黃朗小跑着沖向走廊盡頭的打印機,對樓LED紅黃藍紫的光依次照在他的臉上,安靜又有序。
他突然停住腳步,突然意識到,自己現在站在的地方,就是從前他騎車路過仰望的地方。
他站在空中,平視那些漂亮的光,殊不知自己也身在其中。
黃朗的生活中很少有這樣感慨的瞬間,他的世界大部分是粗線條的,有飯吃、有衣穿、有人愛,就足夠了。
大概是今天這環境烘托的,又或許是他意識到,自己在不知不覺中,好像已經觸碰到曾經那個遙不可及的夢想。
黃朗取出打印機那疊15cm厚的“勞動成果”。
還燙着呢!
他“嘶哈嘶哈”來回倒騰着十根手指,采取輪班制,減少接觸時間,避免燙傷。
黃朗洗牌似的快速翻頁幫助它們散熱,想快點整完,快點下班。
他翻着翻着皺起眉毛。
等會?怎麼有點不對勁?
這後面的墨水是不是越來越淺了?
怎麼......後面一半全是花的??
靠!!
打印機沒墨了——
黃朗崩潰了,這大半天白幹了!
早知道就不該省時間......打一份過來拿一份......也不至于後面全部用不了。
哎......
行吧,先修打印機吧。
嘀嗒嘀嗒......
時針走過一個完整的圓,又開始走新的一圈。
陶也取下無框眼鏡,揉揉幹澀的眼睛,這個點最容易犯困,忙季時他會在這個時候給自己泡上一天中第四杯清咖。
其實更準确應該說,他在淩晨一點,給自己泡上了新一天的第一杯咖啡。
他手抓輪椅輪圈,正準備去茶水間整一杯,作為忙季的熱身活動,調整生物鐘。
突然聽到手機一聲響,是黃朗發來的信息:
狼:也哥......你知道打印機怎麼換墨嗎?
黃朗折騰了大半小時,按照網上教程自己摸索,還是沒修好。
再磨蹭會天都亮了,他決定求助陶也。
真他馬該死啊這機器,要它幹活的時候就歇菜!
黃朗瞪它一眼,憤憤地擡腿就往上踹。
但一想這玩意幾萬一台,黃朗還是收住了腳。
算了算了,賠不起。
“叩叩——”有人在敲玻璃門。
黃朗走過去。
陶也看見了玻璃門裡面。
一個倒黴蛋舉着兩隻純黑色的手站在“K律師事務所”的華麗招牌下,臉上染着墨,襯衫也蹭得到處都是,頭發也累得塌了下來,劉海有氣無力貼在腦門上。
看這班加的,都把孩子累成啥樣了。
“怎麼還吃上了?”陶也推着輪椅進來,看着他那黑魔仙同款唇色,實在沒忍住。
“是,餓得不行了,從6點幹到現在一口水都沒喝,就差沒抱着A4紙生啃了。”黃朗自暴自棄道,拖着步子挪到他面前,像霜打的茄子。

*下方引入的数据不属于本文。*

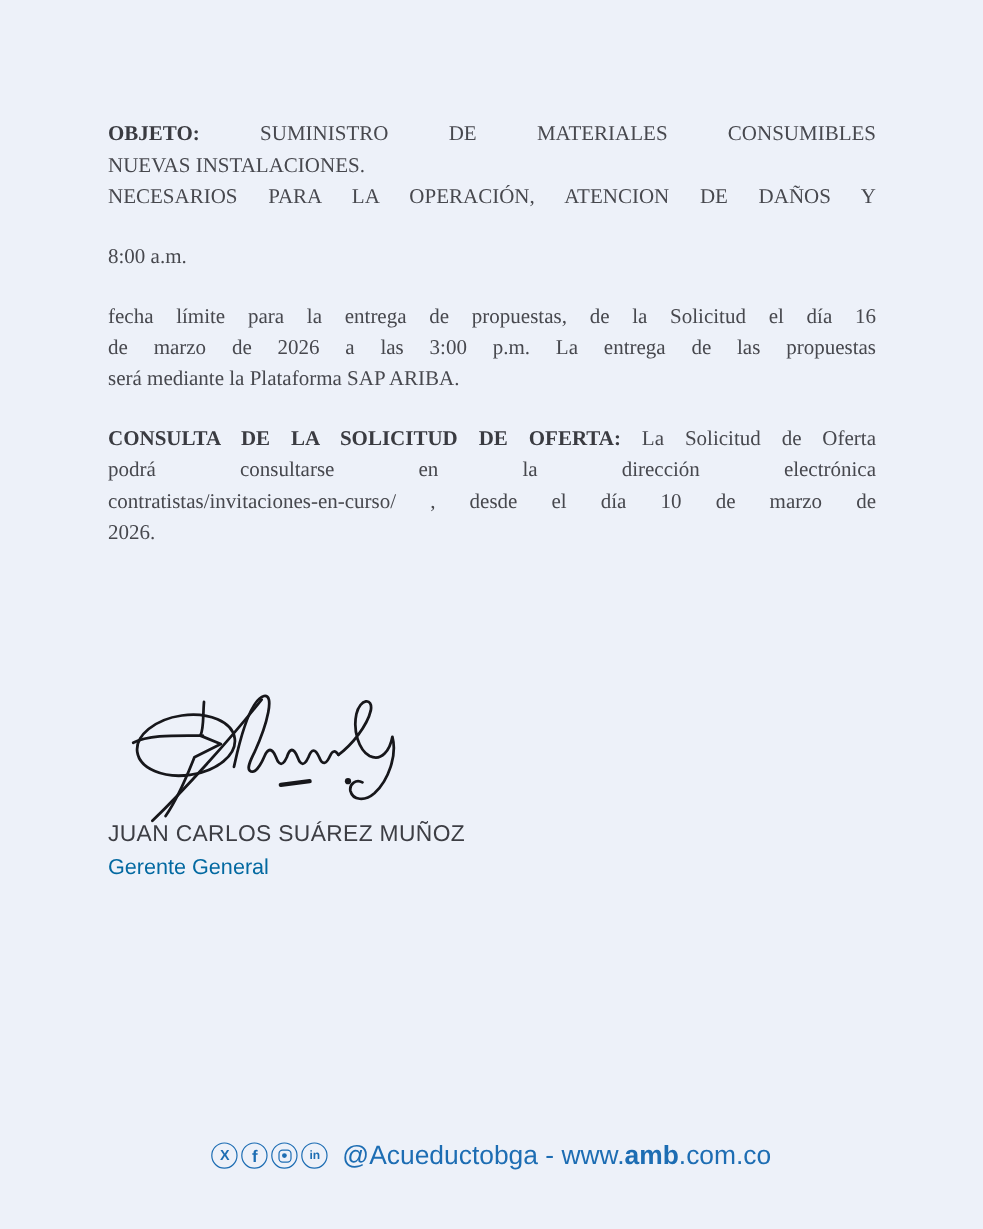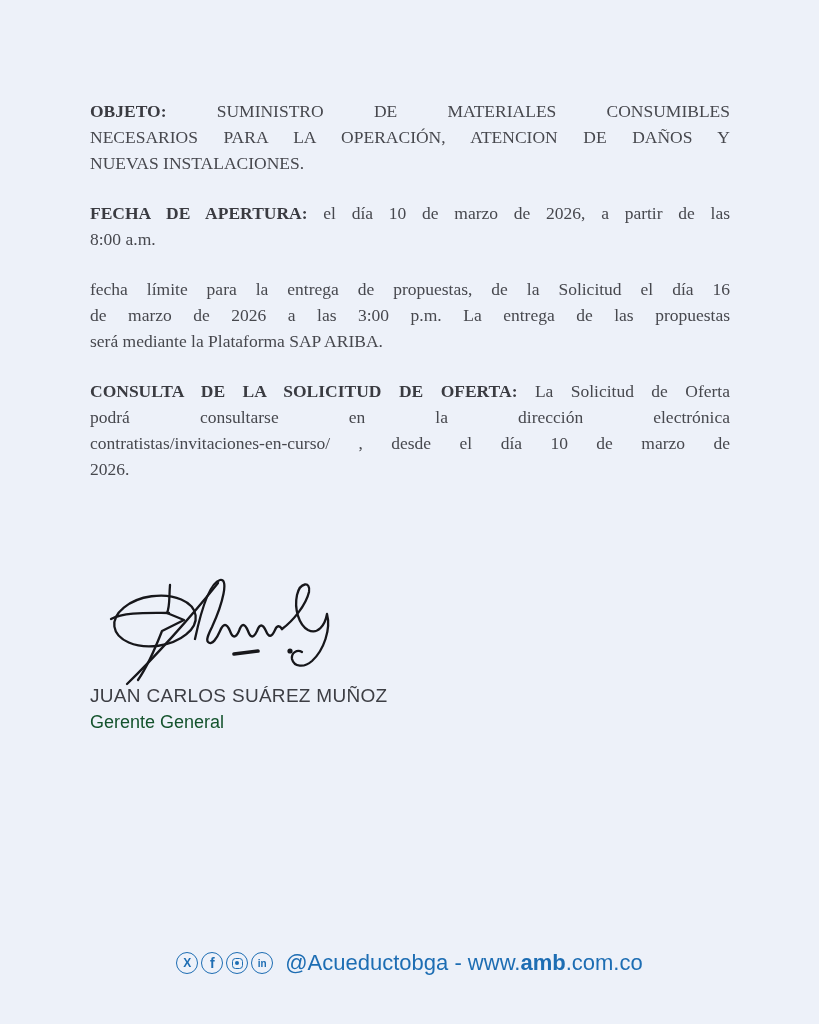"NECESARIOS PARA LA OPERACIÓN, ATENCION" div.ln { order: before "NUEVAS INSTALACIONES." -> after "NUEVAS INSTALACIONES." }
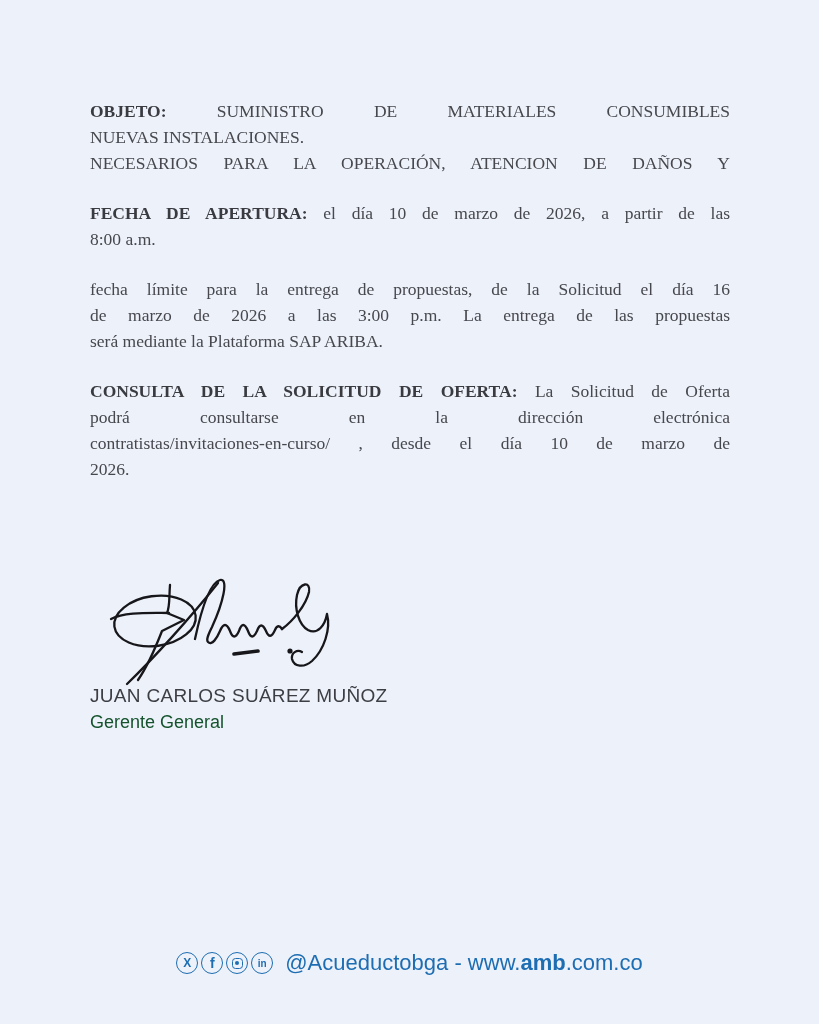"FECHA DE APERTURA: el día" div.ln { html: <div><b>FECHA DE APERTURA:</b> el día 10 de marzo de 2026, a partir de las</div> -> none }
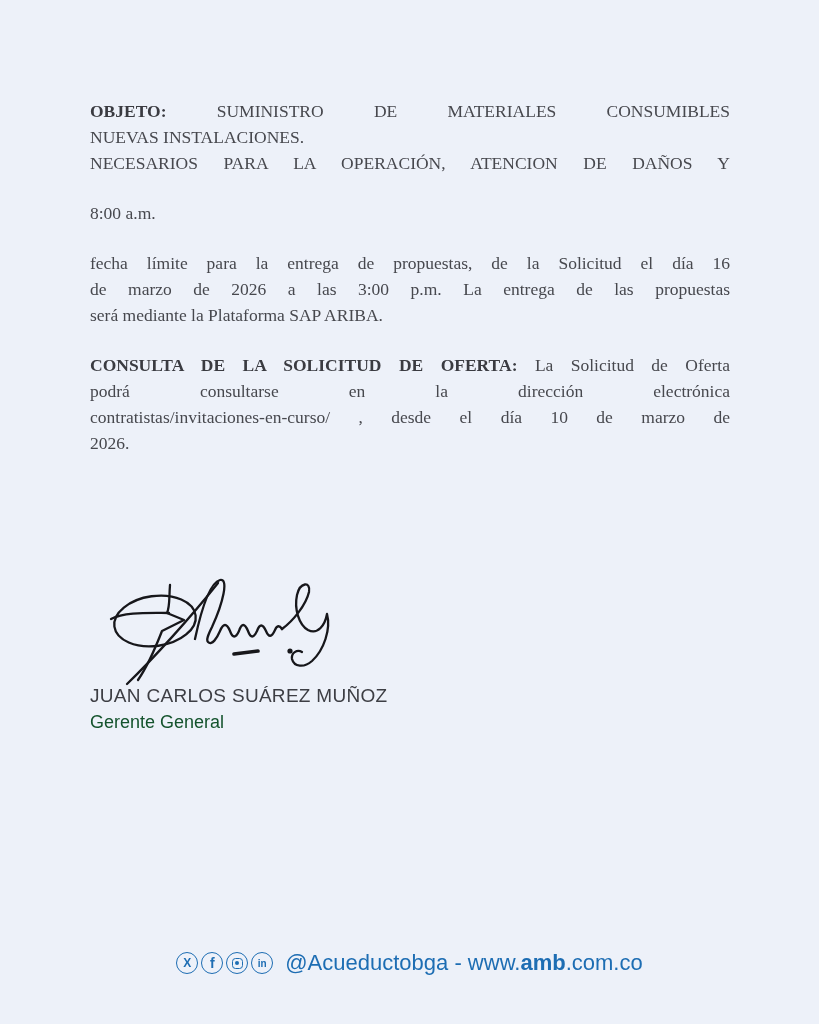"Gerente General" .signatory-title { color: #14532d -> #0369a1 }
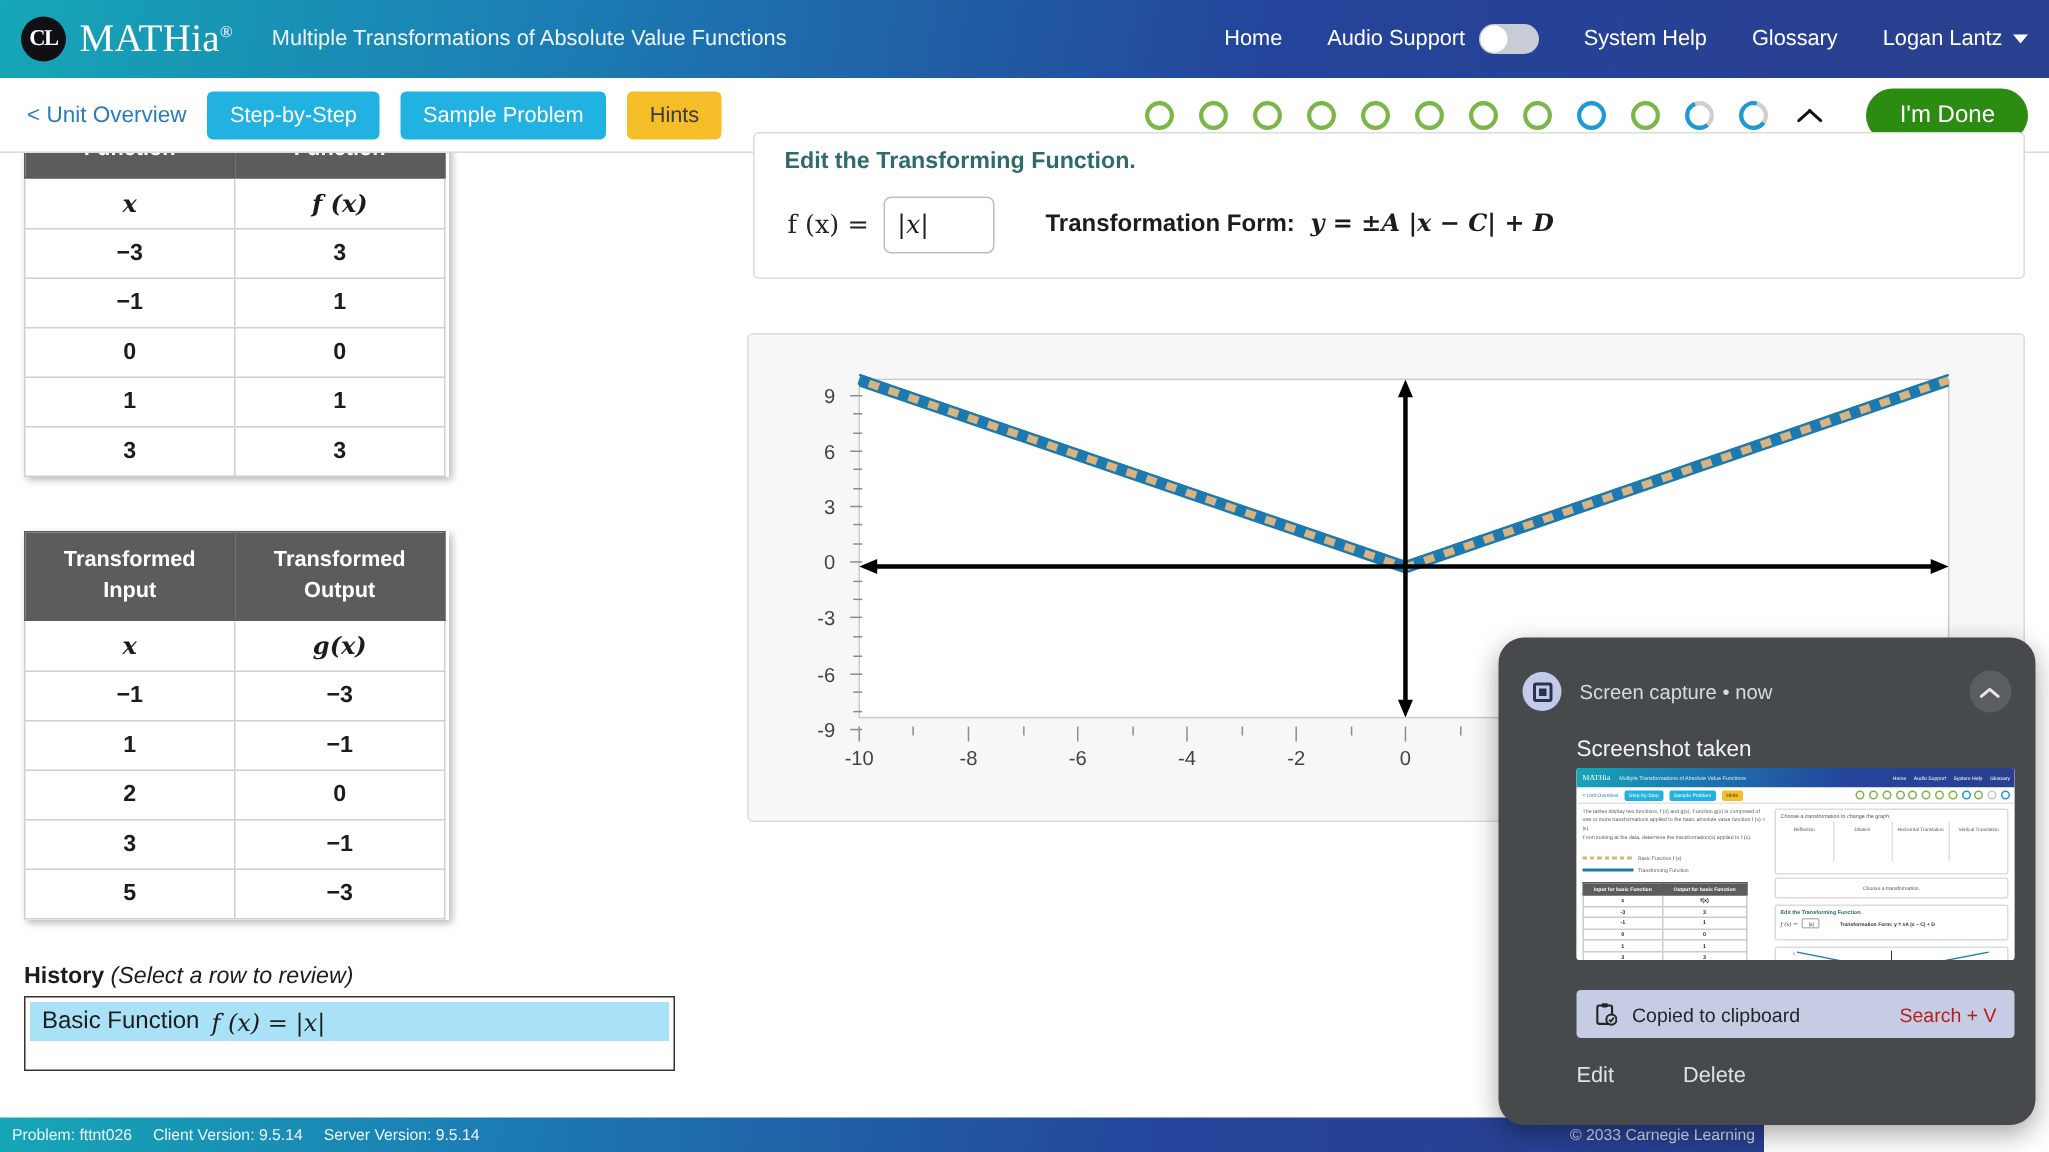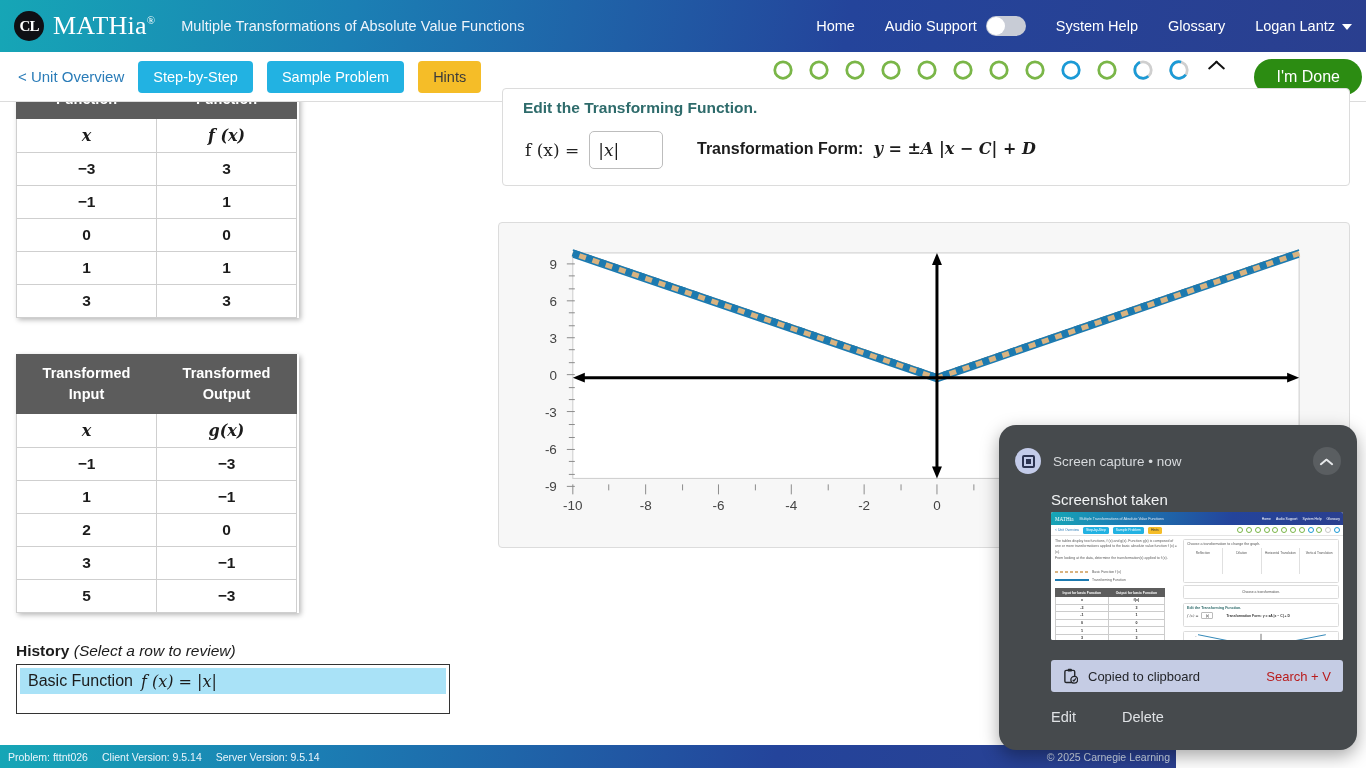"I'm Done" .progress-wrap { align-items: flex-start -> center; padding-right: 4px -> 14px }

“洗手,先吃飯,”陶也從腿上那扁扁的公文包掏出一盒黃焖雞米飯,還冒着熱氣,跟變魔法似的,“别的店都打烊了,隻有樓下全家還開着,湊合吃吧。”
“再忙也不能這麼熬自己啊,人是鐵飯是鋼。”陶也望着他歎了口氣,教育别人時倒是一套一套的。
“也哥——”黃朗這聲喊出了滿肚子的委屈,他這一晚上可太郁悶了,打印機欺負他,墨盒也欺負他,越是想早下班越是不讓他走。
看黃朗苦着臉那可憐巴巴的樣,陶也下意識伸手去摟他腰,想抱在腿上哄。
突然意識到這可是在他公司,雖然晚上沒人在,但前後左右n個攝像頭對着,隻好順着往上拍拍他的背說:“打印機在哪呢?我修,你去吃飯。”